Experimentation revealed that if one said simply that one worked in publishing/was a writer, leaving out the children’s bit, polite interest and respect would be forthcoming. While such attitudes to children’s books were perhaps indicative of our culture’s difficulty in understanding and valuing childhood, does the astonishing success of J K Rowling’s Harry Potter mean that writing for children in general is now more valued and children’s writers better rewarded?
Ms Rowling, according to The Sunday Times, is now c £500 million. With her latest book Harry Potter and the Half-Blood Prince, selling 2,009,574 copies within 24 hours of publication, children’s writers and publishers are perhaps less likely to find fellow guests at social events looking around desperately to find someone more ‘intellectual’ to talk to. The Rowling phenomenon had done much to inspire general public interest in and awareness of writing for children as an activity, at the very least, capable of making a few of its creators very rich.

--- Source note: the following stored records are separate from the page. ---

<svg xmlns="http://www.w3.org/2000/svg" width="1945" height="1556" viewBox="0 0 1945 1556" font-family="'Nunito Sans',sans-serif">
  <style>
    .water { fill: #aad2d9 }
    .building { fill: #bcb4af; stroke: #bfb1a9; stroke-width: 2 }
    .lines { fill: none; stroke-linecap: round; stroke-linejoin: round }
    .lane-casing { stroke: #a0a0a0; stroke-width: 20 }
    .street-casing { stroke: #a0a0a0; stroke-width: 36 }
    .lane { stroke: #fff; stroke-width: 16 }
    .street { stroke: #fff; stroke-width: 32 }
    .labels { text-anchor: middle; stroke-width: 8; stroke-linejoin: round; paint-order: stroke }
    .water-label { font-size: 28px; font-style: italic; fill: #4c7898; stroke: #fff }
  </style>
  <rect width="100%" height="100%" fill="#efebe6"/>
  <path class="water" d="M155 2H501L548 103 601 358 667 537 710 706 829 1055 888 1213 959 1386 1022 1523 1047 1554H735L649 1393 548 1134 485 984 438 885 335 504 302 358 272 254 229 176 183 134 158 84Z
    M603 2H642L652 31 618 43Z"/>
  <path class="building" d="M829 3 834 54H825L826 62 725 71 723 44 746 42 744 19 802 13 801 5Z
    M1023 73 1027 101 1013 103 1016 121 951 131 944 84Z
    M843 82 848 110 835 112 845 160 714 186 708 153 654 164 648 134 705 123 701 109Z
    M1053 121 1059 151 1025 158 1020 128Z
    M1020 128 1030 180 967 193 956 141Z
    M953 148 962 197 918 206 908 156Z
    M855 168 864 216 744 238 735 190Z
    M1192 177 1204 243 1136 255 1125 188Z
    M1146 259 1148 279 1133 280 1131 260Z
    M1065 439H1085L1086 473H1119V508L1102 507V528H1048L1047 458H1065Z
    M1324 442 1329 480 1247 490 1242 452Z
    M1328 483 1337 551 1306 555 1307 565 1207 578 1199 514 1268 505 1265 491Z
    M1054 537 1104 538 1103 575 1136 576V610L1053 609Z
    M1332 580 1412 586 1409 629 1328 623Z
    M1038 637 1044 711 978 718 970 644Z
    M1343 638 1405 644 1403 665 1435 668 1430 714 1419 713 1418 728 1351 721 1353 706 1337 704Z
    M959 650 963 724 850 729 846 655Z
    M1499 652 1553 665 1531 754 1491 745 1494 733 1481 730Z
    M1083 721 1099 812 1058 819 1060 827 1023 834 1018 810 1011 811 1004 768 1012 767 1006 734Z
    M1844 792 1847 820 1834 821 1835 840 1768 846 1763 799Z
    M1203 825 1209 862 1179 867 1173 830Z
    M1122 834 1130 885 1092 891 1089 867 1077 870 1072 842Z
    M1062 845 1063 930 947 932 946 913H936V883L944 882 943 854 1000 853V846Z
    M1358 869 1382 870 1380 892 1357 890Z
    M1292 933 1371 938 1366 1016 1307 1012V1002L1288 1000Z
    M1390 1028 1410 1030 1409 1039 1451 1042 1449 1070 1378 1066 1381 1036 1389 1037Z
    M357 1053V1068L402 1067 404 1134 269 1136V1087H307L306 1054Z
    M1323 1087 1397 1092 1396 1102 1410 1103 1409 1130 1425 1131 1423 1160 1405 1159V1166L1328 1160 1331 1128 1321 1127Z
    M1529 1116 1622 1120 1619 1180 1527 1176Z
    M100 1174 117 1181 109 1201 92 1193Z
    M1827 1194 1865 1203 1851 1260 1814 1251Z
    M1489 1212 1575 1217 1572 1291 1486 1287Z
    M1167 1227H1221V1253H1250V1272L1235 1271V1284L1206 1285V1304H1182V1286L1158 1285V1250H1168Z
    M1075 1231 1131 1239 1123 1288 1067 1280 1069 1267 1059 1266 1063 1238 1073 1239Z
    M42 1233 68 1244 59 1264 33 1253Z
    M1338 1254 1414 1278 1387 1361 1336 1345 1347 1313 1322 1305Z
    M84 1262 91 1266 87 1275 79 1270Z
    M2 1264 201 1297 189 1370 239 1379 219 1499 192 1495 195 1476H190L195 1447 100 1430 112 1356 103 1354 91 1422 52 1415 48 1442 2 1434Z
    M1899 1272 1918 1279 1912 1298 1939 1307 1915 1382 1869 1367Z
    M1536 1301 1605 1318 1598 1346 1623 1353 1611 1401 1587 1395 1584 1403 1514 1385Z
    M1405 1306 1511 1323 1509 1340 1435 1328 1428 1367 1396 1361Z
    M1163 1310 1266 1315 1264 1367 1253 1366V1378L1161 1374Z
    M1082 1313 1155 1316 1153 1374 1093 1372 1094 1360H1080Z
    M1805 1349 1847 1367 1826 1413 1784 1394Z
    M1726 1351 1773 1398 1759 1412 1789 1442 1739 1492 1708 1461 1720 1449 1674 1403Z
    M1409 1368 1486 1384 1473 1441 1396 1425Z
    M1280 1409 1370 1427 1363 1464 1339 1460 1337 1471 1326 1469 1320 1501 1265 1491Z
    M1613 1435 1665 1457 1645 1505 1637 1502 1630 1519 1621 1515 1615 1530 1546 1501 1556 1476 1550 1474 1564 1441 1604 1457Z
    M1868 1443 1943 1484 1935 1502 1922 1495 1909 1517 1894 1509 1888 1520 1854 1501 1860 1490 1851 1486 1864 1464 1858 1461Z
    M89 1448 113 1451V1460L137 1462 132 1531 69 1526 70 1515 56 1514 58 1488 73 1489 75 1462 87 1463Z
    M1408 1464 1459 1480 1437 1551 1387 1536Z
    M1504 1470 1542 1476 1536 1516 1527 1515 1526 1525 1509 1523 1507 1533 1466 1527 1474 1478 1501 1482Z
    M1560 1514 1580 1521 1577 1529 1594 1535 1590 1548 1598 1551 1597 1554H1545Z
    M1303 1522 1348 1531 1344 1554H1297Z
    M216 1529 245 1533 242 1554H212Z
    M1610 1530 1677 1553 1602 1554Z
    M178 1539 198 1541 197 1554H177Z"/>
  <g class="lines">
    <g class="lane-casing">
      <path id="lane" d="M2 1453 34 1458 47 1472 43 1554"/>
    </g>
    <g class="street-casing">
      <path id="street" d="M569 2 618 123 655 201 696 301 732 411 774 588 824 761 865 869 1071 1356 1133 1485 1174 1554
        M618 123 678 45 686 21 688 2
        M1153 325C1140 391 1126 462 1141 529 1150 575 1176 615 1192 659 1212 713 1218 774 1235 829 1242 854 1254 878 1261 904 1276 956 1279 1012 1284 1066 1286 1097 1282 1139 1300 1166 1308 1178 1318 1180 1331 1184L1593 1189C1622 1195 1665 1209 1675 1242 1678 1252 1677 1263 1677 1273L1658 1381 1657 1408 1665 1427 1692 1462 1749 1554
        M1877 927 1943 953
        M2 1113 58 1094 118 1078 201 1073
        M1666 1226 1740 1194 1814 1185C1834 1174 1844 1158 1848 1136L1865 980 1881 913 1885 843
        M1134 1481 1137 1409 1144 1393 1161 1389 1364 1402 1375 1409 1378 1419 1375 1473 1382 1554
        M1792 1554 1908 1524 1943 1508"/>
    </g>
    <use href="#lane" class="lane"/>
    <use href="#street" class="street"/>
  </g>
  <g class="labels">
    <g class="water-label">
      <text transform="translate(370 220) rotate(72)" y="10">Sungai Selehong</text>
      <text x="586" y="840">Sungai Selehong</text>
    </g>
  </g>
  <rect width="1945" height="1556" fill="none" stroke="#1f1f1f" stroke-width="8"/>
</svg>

But while this is all very nice, a survey of 127 children’s writers from the society of Authors reveals that an average author salary is £19,180 with 42 respondents earning less than the minimum wage of £8,827. No wonder there is increasing bitterness amongst children’s writers at the level of discounts demanded by book clubs and supermarkets. Tesco, for example, has been selling Harry Potter and the Half-Blood Prince below half price. As Mary Hoffman, Chair of the Society of Authors Writers and Illustrators Group, says: ‘…J K Rowling can afford to be paid less. The same is not true for most people.’